* Try it: Go through the records below and copy out every line that contains the word "left".

* Data for this task:
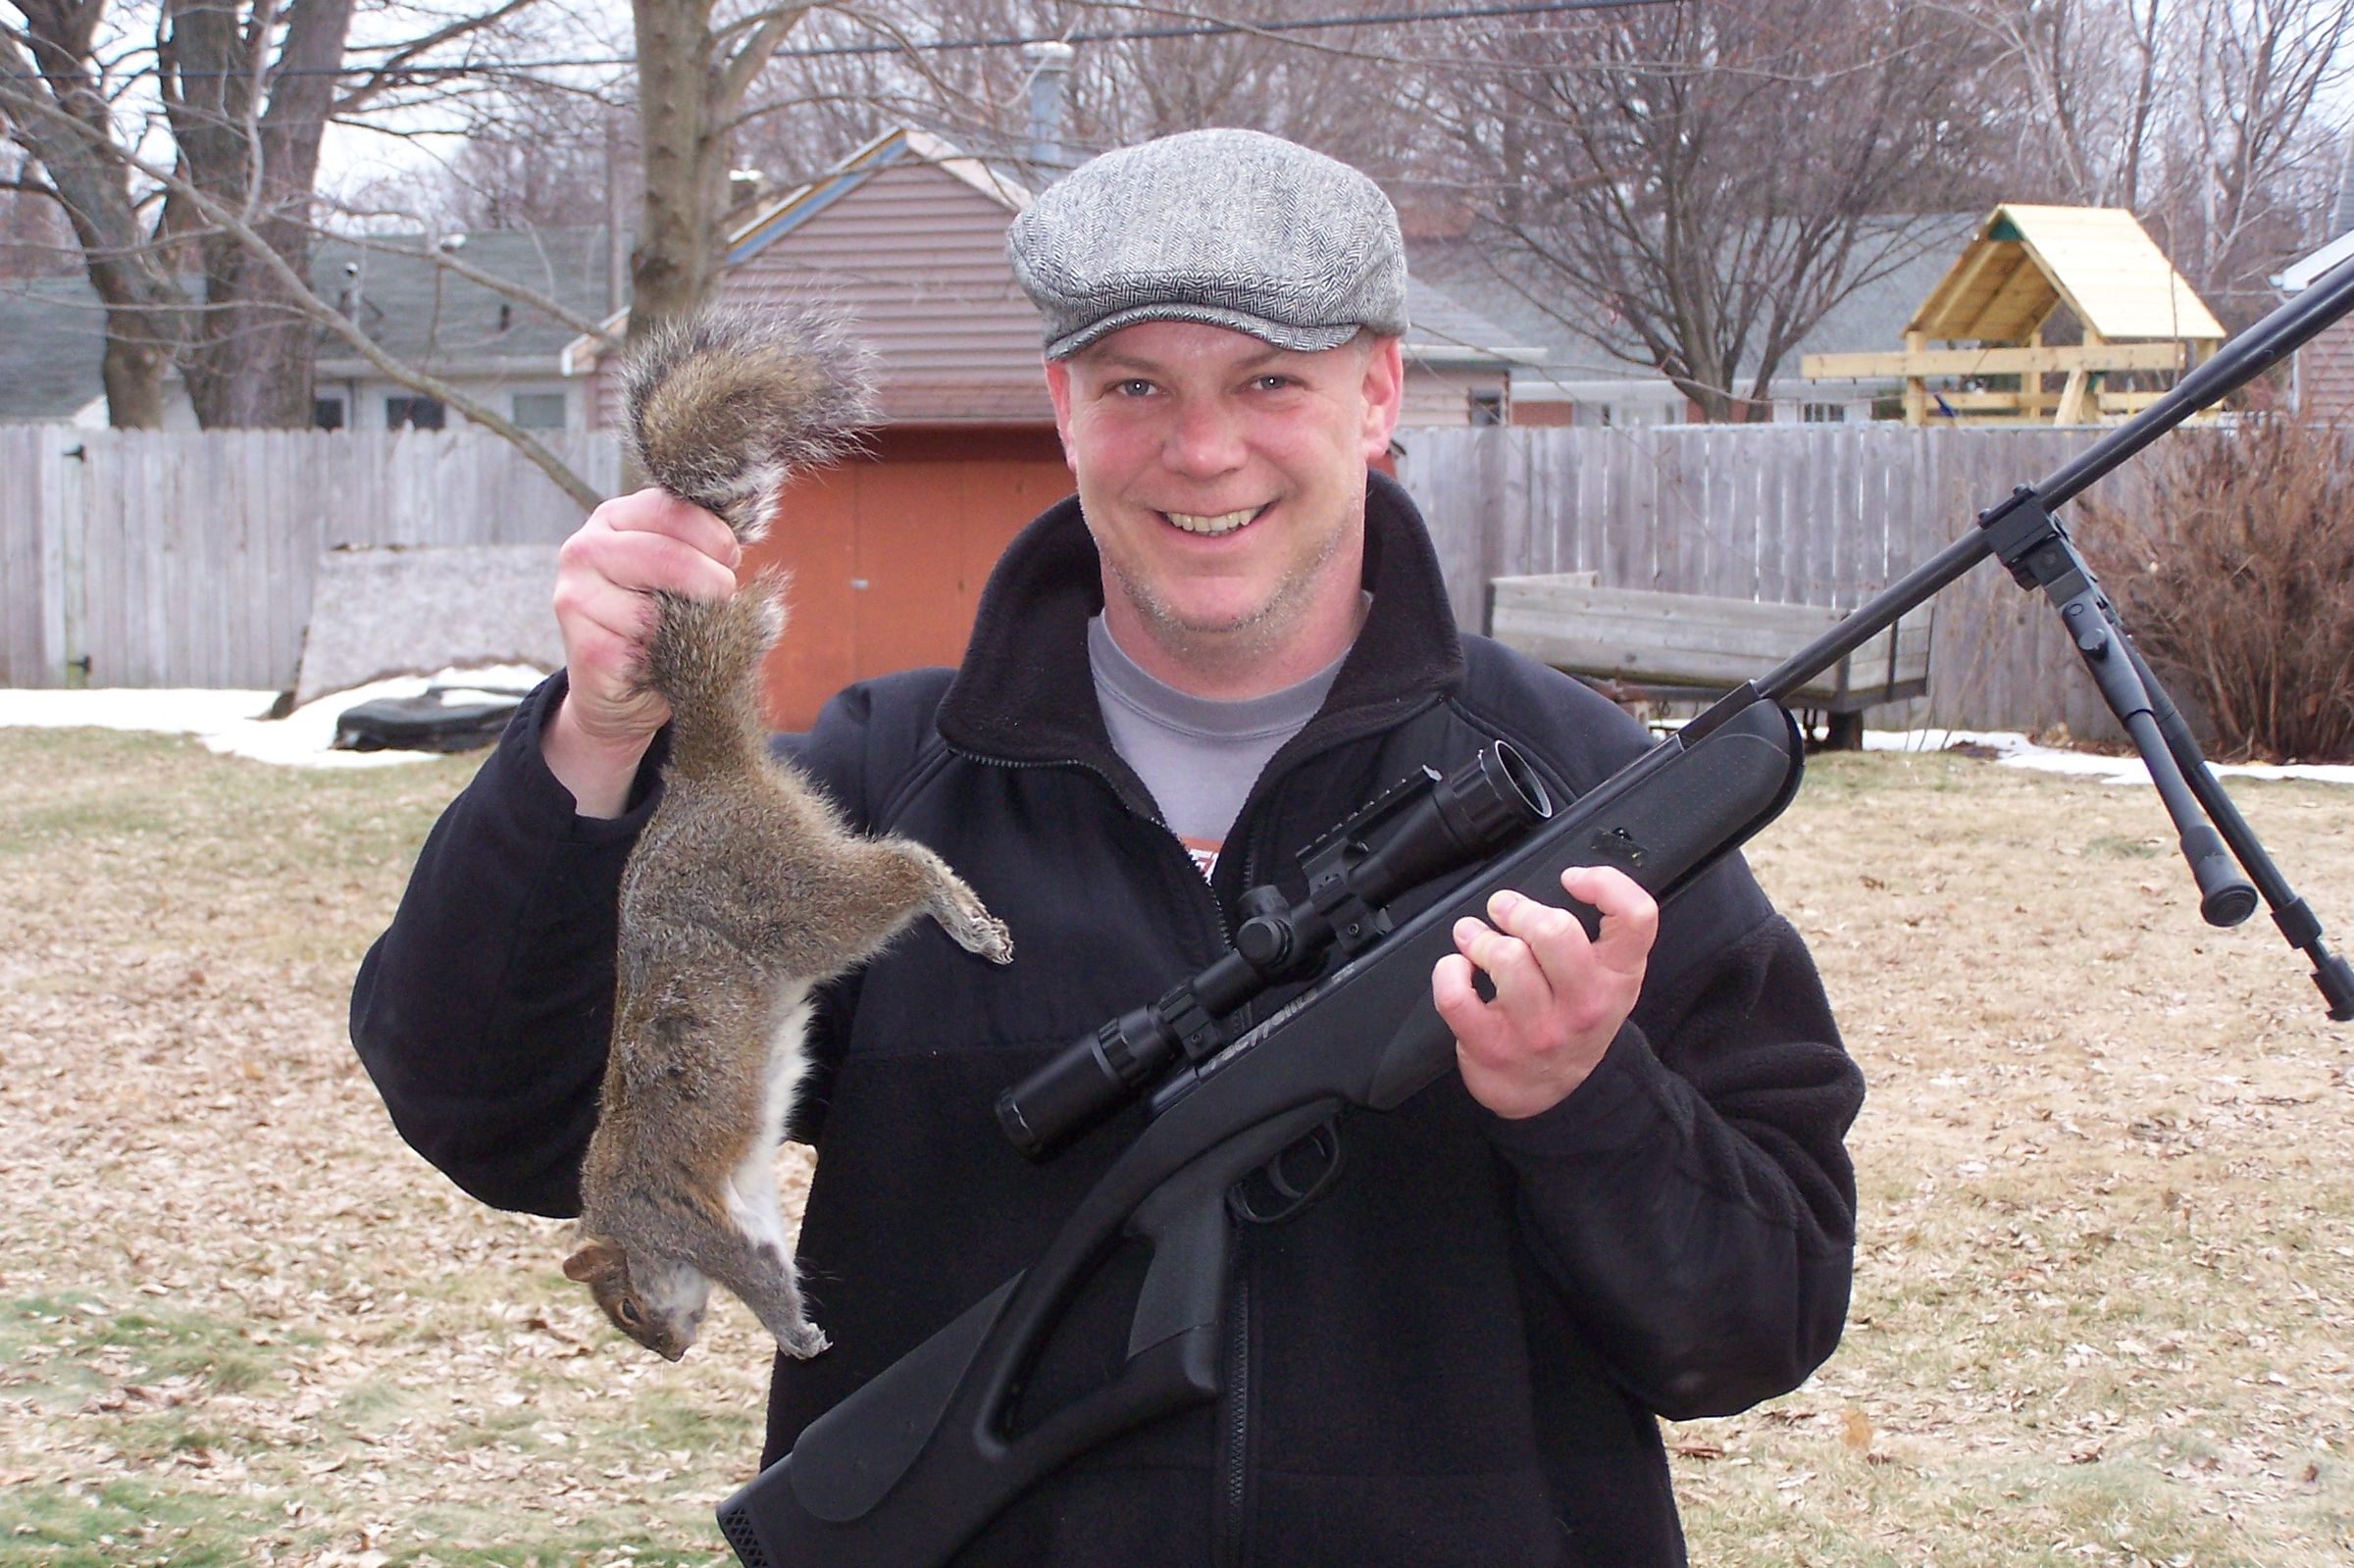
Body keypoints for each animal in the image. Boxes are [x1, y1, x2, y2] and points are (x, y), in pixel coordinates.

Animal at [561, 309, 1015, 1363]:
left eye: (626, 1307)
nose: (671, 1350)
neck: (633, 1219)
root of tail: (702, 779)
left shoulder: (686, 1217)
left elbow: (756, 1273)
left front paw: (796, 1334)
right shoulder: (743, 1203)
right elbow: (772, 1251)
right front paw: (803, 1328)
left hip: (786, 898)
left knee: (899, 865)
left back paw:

* Answer to this exercise:
left eye: (626, 1307)
left shoulder: (686, 1217)
left elbow: (756, 1273)
left front paw: (796, 1334)
left hip: (786, 898)
left knee: (899, 865)
left back paw:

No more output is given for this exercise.